Typhoon Japan

Get Ready For The Typhoon Japan!

“There is a typhoon Japan coming. in On the last day of my first visit to Japan, this is what my friend said to me. I watched the rain coming down sideways outside and listened to the wind pound the house. “What’s a typhoon?” I thought. Typhoons hit Japan every year and it is important to know what to do.

What exactly is a typhoon?

A typhoon is a tropical storm with gusts of wind at least 17 meters per second (in other words, really really fast!). Typhoons are basically the same as hurricanes or cyclones. They originate in tropical areas and as they move north or south away from them, they lose their intensity.

Late summer and early autumn are typhoon season in Japan. Most typhoons come in August or September. An average of 28 typhoons form every year, but only a few actually hit Japan. Most lose their force before they hit land. The number of typhoons that hit Japan varies from year to year. Typhoon season was especially bad in 2004, when ten storms hit land!

Whereas we give giant destructive tropical storms cutesy names, in Japan they are just given numbers. I can remember in 2004, watching the news each night as Typhoon 26 and then 27 and then 28 came roaring toward the coast. And, although typhoons do not usually wreak such havoc in Japan as they do in the Philippines or Indonesia, one particularly destructive storm in 2004, which came to be called “Tokage” (the Lizard), caused lots of damage and killed over a hundred people.

What should you do in the event of a typhoon?

Typhoons are characterized by strong winds and rain. Under these conditions, it is dangerous to be out and especially driving. The trains will usually shut down because of the wind.

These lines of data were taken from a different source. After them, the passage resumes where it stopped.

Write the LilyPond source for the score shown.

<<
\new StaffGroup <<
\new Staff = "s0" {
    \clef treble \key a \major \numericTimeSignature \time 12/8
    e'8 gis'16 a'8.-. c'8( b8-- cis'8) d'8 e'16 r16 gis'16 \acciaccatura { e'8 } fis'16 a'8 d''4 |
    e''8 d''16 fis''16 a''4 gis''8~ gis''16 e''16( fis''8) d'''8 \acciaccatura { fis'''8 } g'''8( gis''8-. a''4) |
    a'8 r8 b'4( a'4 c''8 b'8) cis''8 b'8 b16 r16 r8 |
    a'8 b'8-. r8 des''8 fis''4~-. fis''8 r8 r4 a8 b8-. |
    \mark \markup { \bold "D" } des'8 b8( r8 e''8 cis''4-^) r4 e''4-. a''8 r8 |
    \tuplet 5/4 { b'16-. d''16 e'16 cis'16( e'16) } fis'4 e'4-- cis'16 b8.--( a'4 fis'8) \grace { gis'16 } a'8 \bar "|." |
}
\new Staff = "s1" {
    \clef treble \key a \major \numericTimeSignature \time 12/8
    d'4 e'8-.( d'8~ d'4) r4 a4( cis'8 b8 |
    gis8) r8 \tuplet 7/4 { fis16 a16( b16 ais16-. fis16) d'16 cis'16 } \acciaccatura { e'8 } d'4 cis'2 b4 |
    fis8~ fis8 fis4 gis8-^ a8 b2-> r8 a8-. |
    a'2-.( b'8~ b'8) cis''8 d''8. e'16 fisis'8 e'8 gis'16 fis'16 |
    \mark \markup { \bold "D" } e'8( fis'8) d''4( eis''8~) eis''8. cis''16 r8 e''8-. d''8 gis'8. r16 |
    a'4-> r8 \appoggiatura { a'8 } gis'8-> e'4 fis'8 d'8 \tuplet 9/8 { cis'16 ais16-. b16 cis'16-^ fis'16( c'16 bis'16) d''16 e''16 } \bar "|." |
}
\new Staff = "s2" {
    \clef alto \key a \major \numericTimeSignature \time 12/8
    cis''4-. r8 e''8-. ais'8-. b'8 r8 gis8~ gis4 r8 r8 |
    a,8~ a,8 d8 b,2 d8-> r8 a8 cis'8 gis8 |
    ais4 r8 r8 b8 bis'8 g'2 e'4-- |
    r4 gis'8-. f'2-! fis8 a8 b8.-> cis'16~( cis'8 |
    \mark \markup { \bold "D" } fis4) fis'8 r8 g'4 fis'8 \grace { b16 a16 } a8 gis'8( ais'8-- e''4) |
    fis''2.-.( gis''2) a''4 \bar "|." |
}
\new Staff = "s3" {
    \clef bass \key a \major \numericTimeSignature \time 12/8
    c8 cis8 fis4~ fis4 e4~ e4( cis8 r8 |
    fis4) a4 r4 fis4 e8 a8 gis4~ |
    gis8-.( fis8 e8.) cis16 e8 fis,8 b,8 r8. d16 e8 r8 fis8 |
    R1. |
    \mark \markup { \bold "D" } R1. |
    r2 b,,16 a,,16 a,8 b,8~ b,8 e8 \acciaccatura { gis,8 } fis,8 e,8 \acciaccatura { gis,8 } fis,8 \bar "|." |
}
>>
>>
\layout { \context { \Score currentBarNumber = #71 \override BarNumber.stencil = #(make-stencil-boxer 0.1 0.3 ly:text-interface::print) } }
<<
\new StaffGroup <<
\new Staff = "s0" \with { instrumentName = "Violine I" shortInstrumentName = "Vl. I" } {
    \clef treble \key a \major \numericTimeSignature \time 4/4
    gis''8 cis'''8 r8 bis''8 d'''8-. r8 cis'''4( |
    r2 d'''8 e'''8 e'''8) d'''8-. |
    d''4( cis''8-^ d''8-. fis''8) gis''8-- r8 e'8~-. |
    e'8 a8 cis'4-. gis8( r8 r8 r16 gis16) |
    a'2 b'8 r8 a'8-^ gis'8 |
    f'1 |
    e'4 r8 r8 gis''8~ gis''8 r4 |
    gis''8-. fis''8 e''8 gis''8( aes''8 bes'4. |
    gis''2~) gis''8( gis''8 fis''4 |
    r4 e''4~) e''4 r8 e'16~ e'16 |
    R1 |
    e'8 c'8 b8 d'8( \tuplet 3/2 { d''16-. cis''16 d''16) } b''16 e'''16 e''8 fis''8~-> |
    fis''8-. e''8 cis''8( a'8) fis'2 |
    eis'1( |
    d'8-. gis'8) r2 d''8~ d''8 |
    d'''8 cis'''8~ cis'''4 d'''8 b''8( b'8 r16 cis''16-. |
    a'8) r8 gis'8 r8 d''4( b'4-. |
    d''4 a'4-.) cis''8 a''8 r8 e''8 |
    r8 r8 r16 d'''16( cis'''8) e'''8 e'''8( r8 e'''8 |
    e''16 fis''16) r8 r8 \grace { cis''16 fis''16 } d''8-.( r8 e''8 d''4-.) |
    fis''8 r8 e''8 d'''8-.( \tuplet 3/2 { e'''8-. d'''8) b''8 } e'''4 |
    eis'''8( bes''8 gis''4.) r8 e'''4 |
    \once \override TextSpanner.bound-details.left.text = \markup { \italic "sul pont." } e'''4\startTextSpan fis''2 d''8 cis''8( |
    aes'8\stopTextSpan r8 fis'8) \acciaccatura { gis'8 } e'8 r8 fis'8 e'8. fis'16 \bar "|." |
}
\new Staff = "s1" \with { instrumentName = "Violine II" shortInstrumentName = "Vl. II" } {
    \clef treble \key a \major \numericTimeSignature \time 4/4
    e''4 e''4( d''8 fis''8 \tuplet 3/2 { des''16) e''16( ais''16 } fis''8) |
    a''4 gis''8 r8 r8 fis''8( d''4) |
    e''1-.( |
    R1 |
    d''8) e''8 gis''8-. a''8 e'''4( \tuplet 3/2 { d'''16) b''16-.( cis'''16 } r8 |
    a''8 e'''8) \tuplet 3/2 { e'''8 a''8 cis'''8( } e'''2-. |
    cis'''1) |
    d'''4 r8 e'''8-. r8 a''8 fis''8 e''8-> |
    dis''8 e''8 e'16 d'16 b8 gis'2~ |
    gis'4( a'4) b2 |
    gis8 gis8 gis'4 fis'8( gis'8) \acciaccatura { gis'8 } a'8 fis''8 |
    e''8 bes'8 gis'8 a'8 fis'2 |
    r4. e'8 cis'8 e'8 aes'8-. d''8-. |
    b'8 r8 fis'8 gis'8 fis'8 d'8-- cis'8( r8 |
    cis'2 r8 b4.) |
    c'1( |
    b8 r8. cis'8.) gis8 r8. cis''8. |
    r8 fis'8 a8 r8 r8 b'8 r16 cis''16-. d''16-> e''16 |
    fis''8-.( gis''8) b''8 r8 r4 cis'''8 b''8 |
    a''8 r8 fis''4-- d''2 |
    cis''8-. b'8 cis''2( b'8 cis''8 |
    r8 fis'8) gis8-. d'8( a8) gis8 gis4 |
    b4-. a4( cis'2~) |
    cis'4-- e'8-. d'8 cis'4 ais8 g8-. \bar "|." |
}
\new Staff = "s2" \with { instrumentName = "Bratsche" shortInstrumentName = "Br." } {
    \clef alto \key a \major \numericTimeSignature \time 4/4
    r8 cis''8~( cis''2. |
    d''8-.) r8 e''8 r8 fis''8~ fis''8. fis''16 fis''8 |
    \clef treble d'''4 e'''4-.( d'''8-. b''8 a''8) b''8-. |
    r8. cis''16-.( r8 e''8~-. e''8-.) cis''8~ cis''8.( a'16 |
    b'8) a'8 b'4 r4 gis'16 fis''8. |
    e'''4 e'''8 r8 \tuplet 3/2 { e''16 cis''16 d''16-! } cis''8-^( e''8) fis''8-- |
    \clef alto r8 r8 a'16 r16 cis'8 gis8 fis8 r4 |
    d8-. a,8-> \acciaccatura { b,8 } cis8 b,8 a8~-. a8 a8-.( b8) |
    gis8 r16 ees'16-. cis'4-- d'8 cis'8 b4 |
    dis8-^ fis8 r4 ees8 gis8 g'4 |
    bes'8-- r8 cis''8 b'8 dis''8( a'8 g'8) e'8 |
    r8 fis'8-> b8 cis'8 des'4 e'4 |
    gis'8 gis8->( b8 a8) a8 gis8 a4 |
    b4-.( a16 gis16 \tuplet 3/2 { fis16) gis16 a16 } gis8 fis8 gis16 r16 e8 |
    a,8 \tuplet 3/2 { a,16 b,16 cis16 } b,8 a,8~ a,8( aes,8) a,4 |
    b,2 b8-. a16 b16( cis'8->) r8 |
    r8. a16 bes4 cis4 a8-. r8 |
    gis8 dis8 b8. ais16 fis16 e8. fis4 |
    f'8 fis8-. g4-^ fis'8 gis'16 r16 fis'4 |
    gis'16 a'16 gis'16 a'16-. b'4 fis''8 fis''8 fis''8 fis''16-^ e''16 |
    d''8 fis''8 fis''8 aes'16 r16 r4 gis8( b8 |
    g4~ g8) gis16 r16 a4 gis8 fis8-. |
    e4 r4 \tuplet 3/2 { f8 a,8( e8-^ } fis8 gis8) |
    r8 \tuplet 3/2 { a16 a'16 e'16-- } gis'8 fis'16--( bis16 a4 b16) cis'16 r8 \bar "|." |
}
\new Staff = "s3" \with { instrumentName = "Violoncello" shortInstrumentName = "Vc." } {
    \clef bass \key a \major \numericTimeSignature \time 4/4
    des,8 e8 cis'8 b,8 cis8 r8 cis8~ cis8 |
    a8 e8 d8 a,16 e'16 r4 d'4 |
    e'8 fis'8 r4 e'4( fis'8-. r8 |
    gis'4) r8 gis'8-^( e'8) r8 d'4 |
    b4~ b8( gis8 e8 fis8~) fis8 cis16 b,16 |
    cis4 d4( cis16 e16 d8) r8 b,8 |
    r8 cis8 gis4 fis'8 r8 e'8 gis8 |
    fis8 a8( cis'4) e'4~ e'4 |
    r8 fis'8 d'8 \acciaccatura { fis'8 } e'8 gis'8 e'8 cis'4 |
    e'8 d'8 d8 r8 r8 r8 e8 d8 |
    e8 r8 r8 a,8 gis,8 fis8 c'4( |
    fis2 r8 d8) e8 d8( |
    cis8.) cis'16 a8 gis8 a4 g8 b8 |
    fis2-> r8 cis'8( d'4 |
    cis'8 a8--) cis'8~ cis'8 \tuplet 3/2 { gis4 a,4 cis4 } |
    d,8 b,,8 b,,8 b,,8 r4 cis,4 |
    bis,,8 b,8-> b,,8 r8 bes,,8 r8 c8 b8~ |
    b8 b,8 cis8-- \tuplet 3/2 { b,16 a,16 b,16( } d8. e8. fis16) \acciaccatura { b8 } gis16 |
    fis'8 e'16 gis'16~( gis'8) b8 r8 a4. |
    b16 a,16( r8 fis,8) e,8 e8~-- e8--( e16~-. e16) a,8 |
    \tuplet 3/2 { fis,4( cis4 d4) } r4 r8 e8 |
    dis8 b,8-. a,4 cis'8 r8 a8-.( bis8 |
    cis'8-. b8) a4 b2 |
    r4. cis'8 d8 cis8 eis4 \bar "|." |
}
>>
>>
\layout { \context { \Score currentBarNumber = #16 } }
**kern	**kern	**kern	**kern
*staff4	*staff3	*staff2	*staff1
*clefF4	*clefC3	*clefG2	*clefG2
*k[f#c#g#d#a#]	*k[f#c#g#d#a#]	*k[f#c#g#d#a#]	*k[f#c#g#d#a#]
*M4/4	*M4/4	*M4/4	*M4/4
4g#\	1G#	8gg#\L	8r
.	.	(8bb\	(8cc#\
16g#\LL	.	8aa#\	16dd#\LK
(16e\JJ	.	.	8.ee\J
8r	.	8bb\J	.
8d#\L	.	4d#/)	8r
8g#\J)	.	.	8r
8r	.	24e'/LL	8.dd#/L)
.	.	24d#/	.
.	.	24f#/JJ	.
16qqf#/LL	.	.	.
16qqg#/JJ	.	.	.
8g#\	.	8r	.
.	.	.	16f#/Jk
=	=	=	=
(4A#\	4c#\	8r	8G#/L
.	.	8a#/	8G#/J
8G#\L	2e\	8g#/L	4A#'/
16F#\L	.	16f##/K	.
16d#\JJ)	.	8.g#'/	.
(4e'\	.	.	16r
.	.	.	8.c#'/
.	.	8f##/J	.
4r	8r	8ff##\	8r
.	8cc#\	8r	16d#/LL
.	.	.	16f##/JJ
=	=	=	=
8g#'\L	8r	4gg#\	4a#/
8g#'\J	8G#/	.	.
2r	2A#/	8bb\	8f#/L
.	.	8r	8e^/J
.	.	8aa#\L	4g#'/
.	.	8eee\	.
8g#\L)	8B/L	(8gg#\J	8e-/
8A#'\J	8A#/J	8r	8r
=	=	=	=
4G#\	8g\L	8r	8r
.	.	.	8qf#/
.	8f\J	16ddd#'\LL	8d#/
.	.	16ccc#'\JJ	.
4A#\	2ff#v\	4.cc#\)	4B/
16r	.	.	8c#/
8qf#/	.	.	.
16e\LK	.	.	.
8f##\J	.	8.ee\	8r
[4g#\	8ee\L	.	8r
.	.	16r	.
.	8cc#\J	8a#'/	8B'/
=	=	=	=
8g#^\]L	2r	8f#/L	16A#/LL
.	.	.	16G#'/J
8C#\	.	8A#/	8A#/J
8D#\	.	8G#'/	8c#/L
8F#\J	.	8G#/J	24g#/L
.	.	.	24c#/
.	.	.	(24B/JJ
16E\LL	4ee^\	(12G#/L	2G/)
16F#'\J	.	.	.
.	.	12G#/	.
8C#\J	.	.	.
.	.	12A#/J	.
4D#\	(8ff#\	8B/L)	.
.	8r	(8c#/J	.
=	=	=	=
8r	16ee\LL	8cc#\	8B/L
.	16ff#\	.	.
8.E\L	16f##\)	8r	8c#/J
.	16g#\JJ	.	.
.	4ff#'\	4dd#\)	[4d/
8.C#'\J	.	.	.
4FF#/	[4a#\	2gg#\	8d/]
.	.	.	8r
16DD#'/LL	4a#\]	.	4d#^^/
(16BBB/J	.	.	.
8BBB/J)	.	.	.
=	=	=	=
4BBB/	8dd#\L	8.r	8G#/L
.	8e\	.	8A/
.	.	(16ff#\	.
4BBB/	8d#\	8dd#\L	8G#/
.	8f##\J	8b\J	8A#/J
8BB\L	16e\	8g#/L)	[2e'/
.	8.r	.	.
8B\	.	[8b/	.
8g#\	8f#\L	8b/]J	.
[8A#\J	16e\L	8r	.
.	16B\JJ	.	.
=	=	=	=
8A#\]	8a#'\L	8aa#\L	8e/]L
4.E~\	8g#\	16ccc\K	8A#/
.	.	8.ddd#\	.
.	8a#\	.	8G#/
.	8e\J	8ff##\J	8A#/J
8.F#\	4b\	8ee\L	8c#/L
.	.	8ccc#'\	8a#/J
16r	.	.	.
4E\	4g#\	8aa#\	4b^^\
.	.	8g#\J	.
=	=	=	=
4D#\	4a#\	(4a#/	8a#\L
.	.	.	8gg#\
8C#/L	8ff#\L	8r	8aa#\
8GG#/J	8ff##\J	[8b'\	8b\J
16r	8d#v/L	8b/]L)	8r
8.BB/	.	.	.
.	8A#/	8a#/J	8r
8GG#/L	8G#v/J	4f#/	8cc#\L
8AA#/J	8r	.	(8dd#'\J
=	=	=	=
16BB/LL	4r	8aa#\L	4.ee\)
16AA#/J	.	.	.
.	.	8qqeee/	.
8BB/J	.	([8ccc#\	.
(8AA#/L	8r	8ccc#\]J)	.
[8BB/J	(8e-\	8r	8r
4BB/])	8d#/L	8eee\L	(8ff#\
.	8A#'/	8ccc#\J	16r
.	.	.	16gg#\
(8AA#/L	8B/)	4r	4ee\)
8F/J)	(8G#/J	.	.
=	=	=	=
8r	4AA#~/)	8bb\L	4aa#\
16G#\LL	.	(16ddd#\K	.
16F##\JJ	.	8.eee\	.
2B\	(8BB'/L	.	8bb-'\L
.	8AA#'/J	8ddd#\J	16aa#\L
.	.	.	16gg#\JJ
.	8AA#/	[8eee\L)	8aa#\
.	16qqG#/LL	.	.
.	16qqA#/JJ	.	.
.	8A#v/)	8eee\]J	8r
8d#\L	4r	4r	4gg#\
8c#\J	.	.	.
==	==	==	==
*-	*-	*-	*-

It is advised that you stay in your home during a typhoon.

Generally, the most dangerous effects of typhoons are floods and mudslides. If you are in an area prone to flooding, or where there is any danger of mudslides, it is advised that you seek higher ground.

Another risk is high tides. If you live close to the ocean, it may be best to move inland to wait out the storm.

Most importantly, keep your TV on. In the event of a typhoon, the Japanese media will keep you up to date on what is going on and what you should or shouldn’t do. For English language information, check out the radio. If you live in the Kanto area, there is an English language station out of Yokohama (FM 84.7) and all over Japan you can find the US military station on the AM dial. Otherwise, check your local radio listings.